Experimental Settings. In our experiments, we implement all baselines using GPT-4o-mini as the backbone LLM. Documents are parsed using MinerU (Wang et al., 2024) to extract text, images, tables, and equations for downstream RAG processing. For the retrieval pipeline, we employ the text-embedding-3-large model with 3072-dimensional embeddings. We use the bge-reranker-v2-m3 model for reranking. For graph-based RAG methods, we enforce a combined entity-and-relation token limit of 20,000 tokens and a chunk token limit of 12,000 tokens. Outputs are constrained to a one-sentence format. For the baseline GPT-4o-mini in our QA scenario, documents are concatenated into image form with a maximum of 50 pages per document, rendered at 144 dpi. Finally, all query results are evaluated for accuracy by GPT-4o-mini.
3.2 Performance Comparison
Superior Performance and Cross-Domain Generalization. RAG-Anything demonstrates superior overall performance over baselines through its unified multimodal framework. Unlike LightRAG, which is restricted to text-only content processing, RAG-Anything treats text, images, tables, and equations as first-class entities. MMGraphRAG only adds basic image processing while treating tables and equations as plain text, missing crucial structural information. RAG-Anything introduces a comprehensive dual-graph construction strategy that preserves structural relationships across all modalities. This unified approach enables superior performance across both evaluation benchmarks.

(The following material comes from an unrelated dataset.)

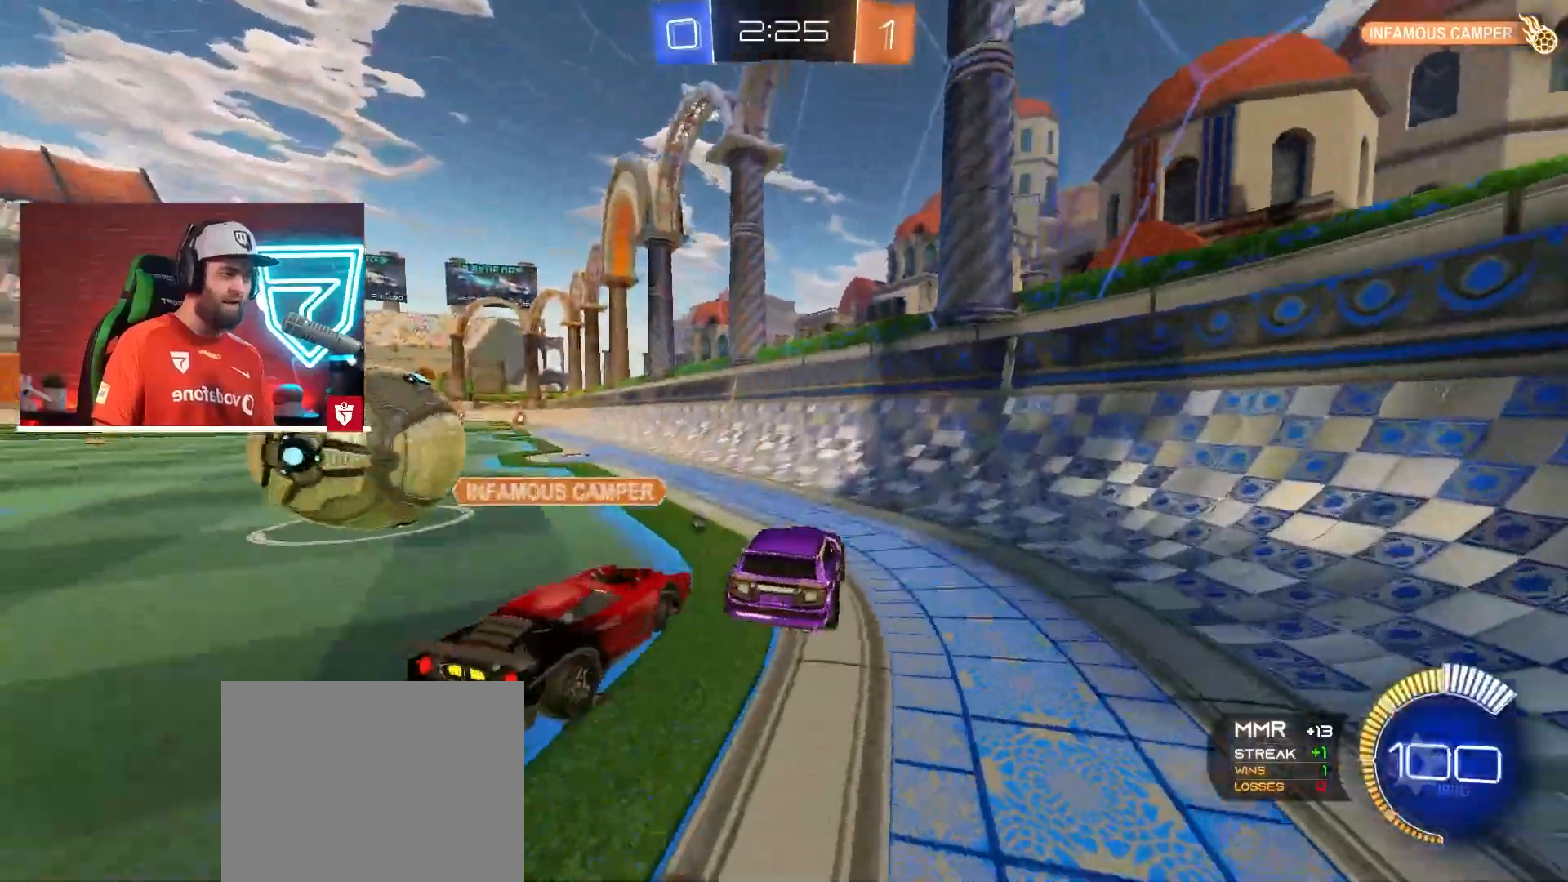
{"buttons": ["CROSS", "R2"], "left_stick": "left", "right_stick": "center", "events": [[117, "CROSS", "down"]]}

Enhanced Long-Context Performance. RAG-Anything demonstrates superior performance on long-context documents. The framework excels where relevant evidence is dispersed across multiple modalities and sections. It achieves the best results in information-dense domains such as Research Reports and Financial Reports on MMLongBench. These improvements stem from the structured context injection mechanism. This mechanism integrates dual-graph construction for cross-page entity alignment. It combines semantic retrieval with structural navigation. The framework also employs modality-aware processing for efficient context window utilization. Unlike baselines that cannot uniformly process diverse modalities, RAG-Anything effectively captures scattered multimodal evidence. Its cross-modal hybrid retrieval architecture combines structural knowledge navigation with semantic similarity matching. This enables the framework to leverage both explicit relationships and implicit semantic connections across modalities.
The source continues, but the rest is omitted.